> [Texte extrait]:
Antoine de Bengy Puyvallée et Sonja Kittelsen identifient ainsi à juste titre « certaines des tensions inhérentes à ce nouveau régime de sécurité sanitaire mondiale, notamment la résistance de l’intérêt national, le fait de privilégier les politiques de confinement à celles de prévention, et les réponses technologiques à court terme aux engagements à plus long terme dans le renforcement des systèmes de santé » (Bengy Puyvallée et Kittelsen 2019 : 61)11.
L’épidémie n’existe pas sans son contexte épidémique, et chaque virus implique une réaction sanitaire différente en fonction de ses comportements. Chaque épidémie appelle une approche réflexive qui, si elle tire les leçons des expériences passées, n’en reproduit cependant pas les réponses de manière identique.

> [Informations fournies]:
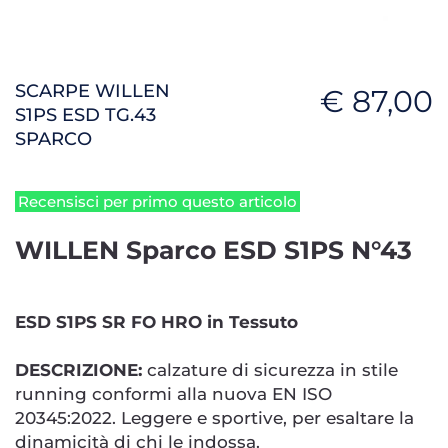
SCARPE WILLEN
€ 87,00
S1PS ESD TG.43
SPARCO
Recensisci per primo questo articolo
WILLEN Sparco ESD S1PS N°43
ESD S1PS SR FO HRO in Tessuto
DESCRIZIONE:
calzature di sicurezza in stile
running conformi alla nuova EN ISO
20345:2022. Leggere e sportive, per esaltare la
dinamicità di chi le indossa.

==

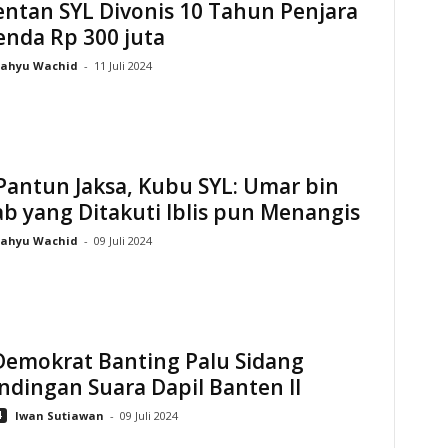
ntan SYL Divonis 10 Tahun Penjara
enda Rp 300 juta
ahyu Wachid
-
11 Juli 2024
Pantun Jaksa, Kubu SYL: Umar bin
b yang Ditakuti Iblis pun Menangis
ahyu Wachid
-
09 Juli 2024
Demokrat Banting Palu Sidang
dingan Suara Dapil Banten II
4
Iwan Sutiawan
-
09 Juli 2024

> [Explorer le document]:
[1] D’après le texte extrait, quelle est la première tension citée parmi celles qui sont inhérentes au nouveau régime de sécurité sanitaire mondiale ?
[2] Indiquez si chacune des affirmations suivantes concorde avec le texte extrait, en répondant par oui ou par non et en citant les mots décisifs du texte : (a) chaque virus appelle la même réaction sanitaire ; (b) Bengy Puyvallée et Kittelsen relèvent une préférence pour le confinement plutôt que pour la prévention ; (c) l’approche réflexive reproduit à l’identique les réponses passées.
Les enregistrements proviennent d’une autre source que le texte.

> [Corrigé des exercices]:
[1] La résistance de l’intérêt national.

[2]
(a) Non : « chaque virus implique une réaction sanitaire différente en fonction de ses comportements ».
(b) Oui : « le fait de privilégier les politiques de confinement à celles de prévention ».
(c) Non : « n’en reproduit cependant pas les réponses de manière identique ».